The blade wasn’t precisely like his. First, the ricasso was a bit flatter, which didn’t make much of a difference when she tried to choke up on the blade. Second, it was a broader blade altogether, tapering out after the unsharpened ricasso.
She didn’t seem to care. She kept swinging.
Ilysa kept watching from the side on her bench, having completely lost interest in the book she was writing in and just watching Celica repeat swing after swing after swing.
“Yer gonna fuckin’ melt yer arms off.” Ren shook his head before wiping his forehead with a rag. “Why so fuckin’ obsessed? Why in th’ swelterin’ fuckin’ heat, for cryin’ out loud?”
“A hundred-and-forty-one. A hundred-and-forty-two.” She continued to swing, concentrating.
“...There's no way ya suddenly started fancyin' men for a bell, right?” He looked over at Ilysa with a bit of a shrug. Ilysa laughed, shook her head, and went back to watching Celica swing away.
“A hundred-and-forty-nine. A hundred-and-fifty. A hundred-and-fifty-one…”
Ilysa watched. And wondered.
Another evening in the Quicksand.
The Elezen man had just sat on one of the stools, arms folding onto the counter as he leaned forward. In the next stool over, Ilysa turned to look in his direction.
The Elezen man turned and looked at her. He studied her features for a long moment, then nodded. “You look well, miss Ilysa.”
“It hasn’t been that long.”
“Maybe not.” He nodded and leaned back onto the counter, staying quiet.
“I heard you’ve met my friend.”
“…Mm.” He shook his head.
“Oh, no? I suppose that red-headed firecracker’s made it all up, then?” A quirk of the brow was joined by an incredulous smirk that crept upon her face.
Hector winced in his seat and lifted his left hand, leaning against it to cracking his neck to the left, then to the right. “Her.
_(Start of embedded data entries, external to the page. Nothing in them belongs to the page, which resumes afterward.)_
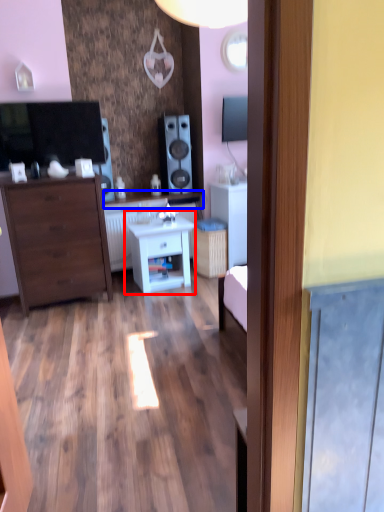
Question: Which object appears farthest to the camera in this image, nightstand (highlighted by a red box) or counter top (highlighted by a blue box)?

Choices:
 (A) nightstand
 (B) counter top

Answer: (B)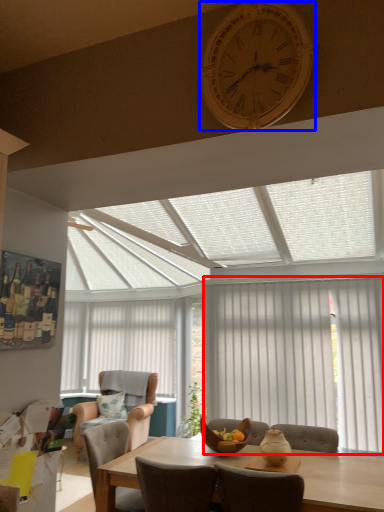
Question: Which of the following is the farthest to the observer, curtain (highlighted by a red box) or clock (highlighted by a blue box)?

Choices:
 (A) curtain
 (B) clock

Answer: (A)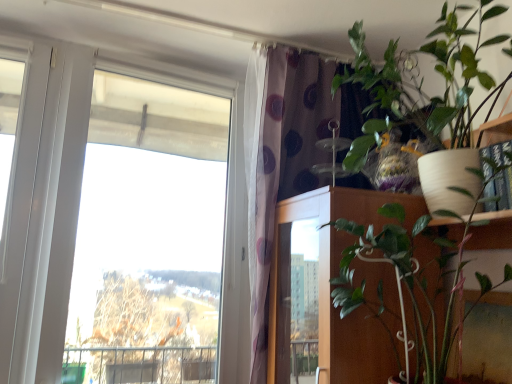
Question: Can you confirm if purple dotted curtain at upper center is wider than wooden door at center?

Choices:
 (A) no
 (B) yes

Answer: (A)

Question: Considering the relative sizes of purple dotted curtain at upper center and wooden door at center in the image provided, is purple dotted curtain at upper center bigger than wooden door at center?

Choices:
 (A) yes
 (B) no

Answer: (A)

Question: Is purple dotted curtain at upper center touching wooden door at center?

Choices:
 (A) yes
 (B) no

Answer: (B)

Question: From a real-world perspective, is purple dotted curtain at upper center positioned over wooden door at center based on gravity?

Choices:
 (A) yes
 (B) no

Answer: (A)

Question: Is purple dotted curtain at upper center taller than wooden door at center?

Choices:
 (A) yes
 (B) no

Answer: (A)

Question: From the image's perspective, is transparent glass window at left above or below white matte pot at upper right?

Choices:
 (A) below
 (B) above

Answer: (B)

Question: In terms of width, does transparent glass window at left look wider or thinner when compared to white matte pot at upper right?

Choices:
 (A) wide
 (B) thin

Answer: (B)

Question: Looking at the image, does transparent glass window at left seem bigger or smaller compared to white matte pot at upper right?

Choices:
 (A) small
 (B) big

Answer: (A)

Question: Considering their positions, is transparent glass window at left located in front of or behind white matte pot at upper right?

Choices:
 (A) front
 (B) behind

Answer: (B)

Question: Would you say white matte pot at upper right is to the left or to the right of wooden door at center in the picture?

Choices:
 (A) left
 (B) right

Answer: (B)

Question: Is white matte pot at upper right wider or thinner than wooden door at center?

Choices:
 (A) thin
 (B) wide

Answer: (B)

Question: Is white matte pot at upper right bigger or smaller than wooden door at center?

Choices:
 (A) small
 (B) big

Answer: (A)

Question: From a real-world perspective, is white matte pot at upper right above or below wooden door at center?

Choices:
 (A) below
 (B) above

Answer: (B)

Question: Relative to transparent glass window at left, is purple dotted curtain at upper center in front or behind?

Choices:
 (A) behind
 (B) front

Answer: (B)

Question: Based on their sizes in the image, would you say purple dotted curtain at upper center is bigger or smaller than transparent glass window at left?

Choices:
 (A) big
 (B) small

Answer: (A)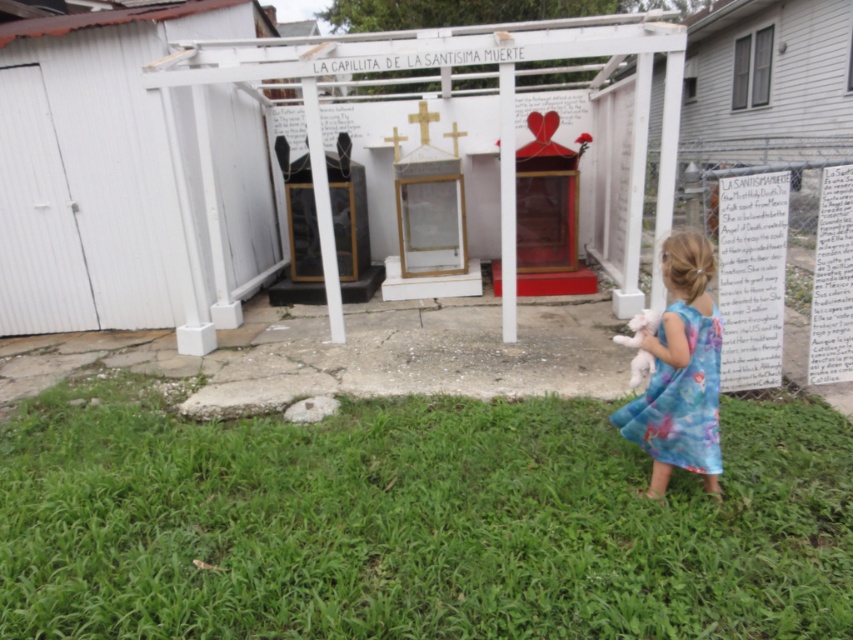
Find the location of a particular element. Image resolution: width=853 pixels, height=640 pixels. green grass at lower center is located at coordinates (415, 522).

Between green grass at lower center and blue floral dress at lower right, which one is positioned lower?

Positioned lower is green grass at lower center.

Between point (97, 573) and point (689, 388), which one is positioned in front?

Point (97, 573) is in front.

What are the coordinates of `green grass at lower center` in the screenshot? It's located at (415, 522).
Yes.”
“Ah! So you have, then. Good.” She clapped her hands together, grinning.
“She's been after me every single day this past sennight."
"She's very persistent, isn't she?"
Ilysa reached over and put her hand on his arm. Her grin softened to a smile.
“Please, Hector. She’s aimless right now. She has tried in so many other ways. She has no star to guide her." Her grip tightened. "But you…”
Hector let out a long sigh and turned his head. “I’m no Paladin. You realize this, yes?”
Ilysa’s smile remained. She nodded. “Neither is she.”
Hector’s eyebrows raised for a moment. A woman on the other side of the counter set a frothy tankard in front of him and slid it over to him. He reached out to it and pulled it close, nodding quietly as he gripped it with both of his hands.
She ran as she always did each morning, along the outer rung of the Goblet, quickly dashing up stairs and maintaining a decent pace.
She was not expecting to see the Elezen man from a distance, sat in the open space that she normally used to practice. She couldn’t see any of her friends. She hadn’t seem him in the Quicksand in days. Was she in trouble?
Wait. Were any of them in trouble?
She pulled up a distance away, her jog slowing to a walk as she did, the sword Ilysa had let her borrow strapped to her back. She gave him a serious look, and she felt a knot in her chest catch in her throat as she spoke.
“…Mornin’, Ser... what was it. Endymion of the Fury, yeah?" Her brow furrowed deeper. "Anything I can help you with?”
Hector chuckled and slowly rose to his feet, not bothering to dust himself. “No.”
“Your friend is as stubborn as you.”
Celica’s eyebrows both rose.
“I expect you here every sun at the crack of dawn.” He folded his arms across his chest.
“Let us see what we can make of you.”